Of course, they didn’t hire Law just so we could watch him sleep, as enjoyable as that is, so sooner or later these two powerhouses are going to face off over that gilded throne.
Star quality
The New Pope’s supporting cast includes some seriously well-known faces: some surprising guest stars: Oscar nominee Sharon Stone stops by the papal office in episode 5, and His Holiness takes the opportunity to ask for her advice on what the church could do “to make itself more eloquent.” It’s a very funny scene (hint, there is some crossing and uncrossing of knees), and there’s a similarly amusing – if far more uncomfortable – cameo from Marilyn Manson in episode 4.
The supporting case also includes Venice Best Actor winner Silvio Orlando, Berlin Shooting Star winner Cécile de France, San Sebastian Best Actor winner Javier Cámara and Cannes Film Festival Female Revelation winner Ludivine Sagnier, who all reprise their roles, and Ulrich Thomsen (Banshee, The Black List), who joins the cast this season.
Holy anticipation
The New Pope was making waves before it was even broadcast. The series premiered at the Venice Film Festival in September last year, instantly earning its first award for Emmy-nominated cinematographer Lucca Bigazzi.
In Italy, that anticipation led to the January premiere drawing almost 1m viewers, dwarfing Game of Thrones’ release figures there. And audiences loved it, giving it the highest-ever rating for a Sky drama premiere in Italy.
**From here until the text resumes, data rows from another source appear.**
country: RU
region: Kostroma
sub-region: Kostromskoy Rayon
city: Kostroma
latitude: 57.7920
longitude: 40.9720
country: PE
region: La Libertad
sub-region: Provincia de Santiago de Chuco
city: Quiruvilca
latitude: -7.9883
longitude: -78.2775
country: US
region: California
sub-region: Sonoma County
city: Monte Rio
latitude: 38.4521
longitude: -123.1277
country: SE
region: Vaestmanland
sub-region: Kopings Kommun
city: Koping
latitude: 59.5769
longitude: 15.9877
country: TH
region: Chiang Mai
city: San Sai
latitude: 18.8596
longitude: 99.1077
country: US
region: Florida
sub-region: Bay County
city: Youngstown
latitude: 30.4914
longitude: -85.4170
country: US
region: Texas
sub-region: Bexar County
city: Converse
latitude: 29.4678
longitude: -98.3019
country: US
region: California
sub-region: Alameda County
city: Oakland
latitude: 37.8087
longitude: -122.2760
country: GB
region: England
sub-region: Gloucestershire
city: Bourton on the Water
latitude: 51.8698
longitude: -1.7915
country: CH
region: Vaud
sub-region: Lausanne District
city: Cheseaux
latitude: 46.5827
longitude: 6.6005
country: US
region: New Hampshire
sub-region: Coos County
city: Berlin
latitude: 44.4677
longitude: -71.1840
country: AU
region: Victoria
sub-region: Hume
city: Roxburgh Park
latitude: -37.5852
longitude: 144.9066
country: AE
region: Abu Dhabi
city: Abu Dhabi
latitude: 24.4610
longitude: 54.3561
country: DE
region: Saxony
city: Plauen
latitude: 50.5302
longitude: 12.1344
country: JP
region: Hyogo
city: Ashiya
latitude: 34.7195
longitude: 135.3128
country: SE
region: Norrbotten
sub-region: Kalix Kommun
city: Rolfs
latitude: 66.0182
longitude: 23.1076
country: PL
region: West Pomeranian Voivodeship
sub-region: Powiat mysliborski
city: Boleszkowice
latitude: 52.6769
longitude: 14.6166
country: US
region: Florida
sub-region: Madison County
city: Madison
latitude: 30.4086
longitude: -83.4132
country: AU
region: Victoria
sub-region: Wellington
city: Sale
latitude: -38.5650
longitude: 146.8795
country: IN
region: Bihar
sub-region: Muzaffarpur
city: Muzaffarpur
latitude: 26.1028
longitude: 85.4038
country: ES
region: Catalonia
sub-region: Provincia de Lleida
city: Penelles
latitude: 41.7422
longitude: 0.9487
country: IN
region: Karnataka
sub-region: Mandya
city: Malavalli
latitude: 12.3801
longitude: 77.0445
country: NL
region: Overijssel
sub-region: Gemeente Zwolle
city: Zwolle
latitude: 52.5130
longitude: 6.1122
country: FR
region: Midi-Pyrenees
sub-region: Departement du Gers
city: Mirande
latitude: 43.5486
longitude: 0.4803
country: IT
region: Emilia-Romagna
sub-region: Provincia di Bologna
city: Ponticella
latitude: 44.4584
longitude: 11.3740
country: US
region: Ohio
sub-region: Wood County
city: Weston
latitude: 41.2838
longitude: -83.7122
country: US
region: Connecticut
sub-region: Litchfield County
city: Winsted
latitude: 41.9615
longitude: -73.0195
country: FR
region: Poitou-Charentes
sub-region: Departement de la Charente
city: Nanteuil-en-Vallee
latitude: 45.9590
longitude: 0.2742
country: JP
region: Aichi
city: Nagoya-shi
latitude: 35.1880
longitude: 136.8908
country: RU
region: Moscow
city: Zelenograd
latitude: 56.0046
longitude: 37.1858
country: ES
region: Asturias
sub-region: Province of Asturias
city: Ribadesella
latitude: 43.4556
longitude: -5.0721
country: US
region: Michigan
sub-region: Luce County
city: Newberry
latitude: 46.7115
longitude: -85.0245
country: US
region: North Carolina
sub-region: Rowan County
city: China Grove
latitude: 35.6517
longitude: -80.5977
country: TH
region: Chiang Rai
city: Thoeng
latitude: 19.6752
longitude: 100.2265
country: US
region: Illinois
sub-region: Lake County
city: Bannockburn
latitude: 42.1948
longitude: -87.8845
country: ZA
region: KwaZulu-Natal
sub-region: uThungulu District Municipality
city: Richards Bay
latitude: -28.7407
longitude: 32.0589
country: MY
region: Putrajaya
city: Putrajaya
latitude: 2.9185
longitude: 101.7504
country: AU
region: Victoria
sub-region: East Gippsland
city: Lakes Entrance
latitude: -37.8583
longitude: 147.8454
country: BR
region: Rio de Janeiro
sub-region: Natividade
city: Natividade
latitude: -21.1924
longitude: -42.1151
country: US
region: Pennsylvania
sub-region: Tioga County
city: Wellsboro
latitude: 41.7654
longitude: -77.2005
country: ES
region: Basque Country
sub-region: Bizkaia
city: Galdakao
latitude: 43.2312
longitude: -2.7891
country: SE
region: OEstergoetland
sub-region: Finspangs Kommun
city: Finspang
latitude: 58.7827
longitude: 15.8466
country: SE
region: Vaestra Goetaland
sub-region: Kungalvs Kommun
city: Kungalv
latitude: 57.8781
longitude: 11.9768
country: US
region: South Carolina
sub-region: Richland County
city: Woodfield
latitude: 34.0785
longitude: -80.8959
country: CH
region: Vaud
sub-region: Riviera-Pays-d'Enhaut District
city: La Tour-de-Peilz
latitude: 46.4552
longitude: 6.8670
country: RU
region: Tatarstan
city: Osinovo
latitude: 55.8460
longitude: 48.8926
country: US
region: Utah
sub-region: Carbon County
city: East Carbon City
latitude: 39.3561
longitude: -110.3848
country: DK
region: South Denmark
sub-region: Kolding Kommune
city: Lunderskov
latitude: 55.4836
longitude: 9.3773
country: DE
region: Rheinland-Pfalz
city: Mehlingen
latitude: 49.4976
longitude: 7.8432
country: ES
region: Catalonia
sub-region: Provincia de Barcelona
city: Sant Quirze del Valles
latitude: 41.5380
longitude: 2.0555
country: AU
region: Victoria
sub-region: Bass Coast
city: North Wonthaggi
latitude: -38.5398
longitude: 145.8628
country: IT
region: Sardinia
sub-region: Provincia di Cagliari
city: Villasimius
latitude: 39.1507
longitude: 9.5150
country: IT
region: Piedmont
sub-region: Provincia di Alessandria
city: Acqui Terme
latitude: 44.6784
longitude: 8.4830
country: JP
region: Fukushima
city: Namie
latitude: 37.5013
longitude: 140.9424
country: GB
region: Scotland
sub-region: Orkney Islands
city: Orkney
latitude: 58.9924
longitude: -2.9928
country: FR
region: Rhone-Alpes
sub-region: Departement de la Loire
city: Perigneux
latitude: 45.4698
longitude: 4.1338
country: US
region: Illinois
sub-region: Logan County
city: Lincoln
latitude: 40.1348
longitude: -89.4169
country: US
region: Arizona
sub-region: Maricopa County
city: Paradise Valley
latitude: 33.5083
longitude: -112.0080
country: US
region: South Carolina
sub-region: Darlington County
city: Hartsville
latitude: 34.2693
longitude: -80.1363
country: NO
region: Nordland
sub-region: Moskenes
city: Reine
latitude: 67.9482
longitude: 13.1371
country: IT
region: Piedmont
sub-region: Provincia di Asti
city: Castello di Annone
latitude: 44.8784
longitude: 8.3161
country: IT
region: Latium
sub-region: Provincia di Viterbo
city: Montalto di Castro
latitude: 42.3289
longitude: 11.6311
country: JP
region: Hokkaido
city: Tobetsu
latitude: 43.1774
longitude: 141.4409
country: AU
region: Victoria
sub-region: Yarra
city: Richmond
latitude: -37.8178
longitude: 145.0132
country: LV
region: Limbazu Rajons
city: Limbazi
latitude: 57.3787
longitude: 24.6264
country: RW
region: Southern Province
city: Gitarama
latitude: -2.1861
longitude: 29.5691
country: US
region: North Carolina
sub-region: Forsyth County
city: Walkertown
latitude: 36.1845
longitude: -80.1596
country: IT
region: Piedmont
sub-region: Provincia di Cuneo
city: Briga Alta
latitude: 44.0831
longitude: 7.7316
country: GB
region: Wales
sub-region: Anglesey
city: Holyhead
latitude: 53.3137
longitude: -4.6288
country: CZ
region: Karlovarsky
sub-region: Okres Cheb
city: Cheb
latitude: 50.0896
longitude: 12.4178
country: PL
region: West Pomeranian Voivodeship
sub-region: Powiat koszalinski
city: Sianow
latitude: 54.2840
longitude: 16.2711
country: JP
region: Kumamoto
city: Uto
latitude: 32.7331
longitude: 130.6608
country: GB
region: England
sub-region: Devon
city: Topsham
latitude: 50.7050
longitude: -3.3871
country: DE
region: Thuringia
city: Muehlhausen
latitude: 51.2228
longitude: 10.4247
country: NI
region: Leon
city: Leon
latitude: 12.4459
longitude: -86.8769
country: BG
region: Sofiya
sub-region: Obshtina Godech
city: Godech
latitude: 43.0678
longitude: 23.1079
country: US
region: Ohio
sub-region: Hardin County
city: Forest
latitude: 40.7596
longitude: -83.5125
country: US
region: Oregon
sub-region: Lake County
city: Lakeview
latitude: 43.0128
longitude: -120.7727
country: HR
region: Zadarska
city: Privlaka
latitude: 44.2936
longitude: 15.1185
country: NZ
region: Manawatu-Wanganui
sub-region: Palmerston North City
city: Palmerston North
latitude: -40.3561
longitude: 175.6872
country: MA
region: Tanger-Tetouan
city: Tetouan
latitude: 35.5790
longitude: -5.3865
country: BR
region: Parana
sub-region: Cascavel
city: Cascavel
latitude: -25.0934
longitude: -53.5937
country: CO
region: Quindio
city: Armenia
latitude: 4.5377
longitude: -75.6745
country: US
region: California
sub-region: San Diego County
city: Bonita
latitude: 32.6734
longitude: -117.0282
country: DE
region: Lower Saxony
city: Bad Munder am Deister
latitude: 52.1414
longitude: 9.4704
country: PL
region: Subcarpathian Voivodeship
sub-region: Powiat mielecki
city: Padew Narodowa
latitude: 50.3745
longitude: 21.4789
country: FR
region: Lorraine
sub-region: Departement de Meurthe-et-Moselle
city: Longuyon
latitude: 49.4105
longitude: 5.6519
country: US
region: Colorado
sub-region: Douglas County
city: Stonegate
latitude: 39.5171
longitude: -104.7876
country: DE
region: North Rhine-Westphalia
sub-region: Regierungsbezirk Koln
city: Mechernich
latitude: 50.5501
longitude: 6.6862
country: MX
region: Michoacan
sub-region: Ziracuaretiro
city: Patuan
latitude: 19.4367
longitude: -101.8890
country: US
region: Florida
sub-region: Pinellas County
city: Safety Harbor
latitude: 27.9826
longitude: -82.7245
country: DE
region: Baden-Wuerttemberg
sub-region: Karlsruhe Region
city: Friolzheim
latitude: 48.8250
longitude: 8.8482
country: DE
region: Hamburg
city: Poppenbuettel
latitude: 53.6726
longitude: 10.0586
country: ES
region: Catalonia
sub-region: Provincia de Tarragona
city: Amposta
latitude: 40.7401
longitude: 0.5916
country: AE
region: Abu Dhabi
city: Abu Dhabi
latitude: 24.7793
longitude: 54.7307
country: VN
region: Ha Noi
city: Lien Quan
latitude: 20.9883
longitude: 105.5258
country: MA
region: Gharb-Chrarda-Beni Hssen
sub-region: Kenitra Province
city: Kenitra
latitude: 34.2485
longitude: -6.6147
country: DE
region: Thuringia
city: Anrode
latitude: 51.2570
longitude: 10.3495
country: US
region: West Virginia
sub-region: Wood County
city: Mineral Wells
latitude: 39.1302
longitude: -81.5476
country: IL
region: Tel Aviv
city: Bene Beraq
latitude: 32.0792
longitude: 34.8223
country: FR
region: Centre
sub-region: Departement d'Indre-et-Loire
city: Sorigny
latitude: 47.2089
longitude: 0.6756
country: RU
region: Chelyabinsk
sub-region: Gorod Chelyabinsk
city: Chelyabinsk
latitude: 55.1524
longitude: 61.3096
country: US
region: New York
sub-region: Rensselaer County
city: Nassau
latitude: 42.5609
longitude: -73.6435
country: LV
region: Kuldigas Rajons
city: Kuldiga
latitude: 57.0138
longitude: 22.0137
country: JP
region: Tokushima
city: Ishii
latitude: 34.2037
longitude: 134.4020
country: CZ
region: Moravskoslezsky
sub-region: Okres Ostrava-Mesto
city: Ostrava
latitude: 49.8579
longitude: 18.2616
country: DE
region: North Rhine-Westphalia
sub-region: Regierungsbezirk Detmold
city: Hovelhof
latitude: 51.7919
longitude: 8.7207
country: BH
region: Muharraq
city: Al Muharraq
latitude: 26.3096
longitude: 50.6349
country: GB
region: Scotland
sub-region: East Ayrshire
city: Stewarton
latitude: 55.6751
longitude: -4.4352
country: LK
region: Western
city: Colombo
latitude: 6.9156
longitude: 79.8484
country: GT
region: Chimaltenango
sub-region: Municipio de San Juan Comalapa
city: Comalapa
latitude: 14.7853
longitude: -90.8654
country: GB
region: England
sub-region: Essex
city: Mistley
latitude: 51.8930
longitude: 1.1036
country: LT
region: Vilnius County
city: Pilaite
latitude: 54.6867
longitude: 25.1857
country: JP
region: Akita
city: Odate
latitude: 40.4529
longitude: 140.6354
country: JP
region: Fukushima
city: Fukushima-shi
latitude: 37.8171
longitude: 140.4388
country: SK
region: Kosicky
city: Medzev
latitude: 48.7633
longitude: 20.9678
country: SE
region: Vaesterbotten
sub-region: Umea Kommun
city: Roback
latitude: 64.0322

The combined magnetism of its two leads aside, that’s in no small part due to the unmistakable signature of the man at the top. Like its predecessor, The New Pope is helmed by legendary Italian auteur Paolo Sorrentino, who wrote and directed the Oscar- and BAFTA-winning foreign language film The Great Beauty (La Grande Bellezza), Oscar-nominated movies Youth and Il Divo, and This Must Be the Place, which starred Sean Penn and won the Ecumenical Jury Award at Cannes.
The New York Times called The Young Pope “appealingly weird” saying, “Mr. Sorrentino composes shots as if painting religious art … A lush scene of Pius donning his vestments, scored to LMFAO’s Sexy and I Know It, sounds insane if not blasphemous, but it’s sacred and profane in the best way.”
With The New Pope, Sorrentino has ramped up the profane in ways that are sure to disturb the peaceful slumber of the young pope. The Wall Street Journal described the writing as “pure mischief”, saying the series is, “Outrageous, audacious, seductive, sexy and byzantine, to say nothing of visually voluptuous.” The Telegraph (UK) called it “baroque, theatrical and sexy,” while Indiewire hailed it as “gorgeous and outrageous.”
The Independent (UK) has called the series “the Sopranos in cassocks,” describing Jude law’s Pius as “right-wing, chain-smoking, deeply cynical and ultra-political. Machiavelli operating in the 21st century.”
John Paul III has an abundance of his own unique flaws to bring to the table, however. “I am irresponsible, I’m indolent, I’m pompous, I’m conceited,” he confesses. And he’s not the only one who thinks he has issues. In Pius’s words: “You are a danger to others, a rash, unreasonable child.” But then, as John Paul chillingly says: “It doesn’t matter. I am the pope.”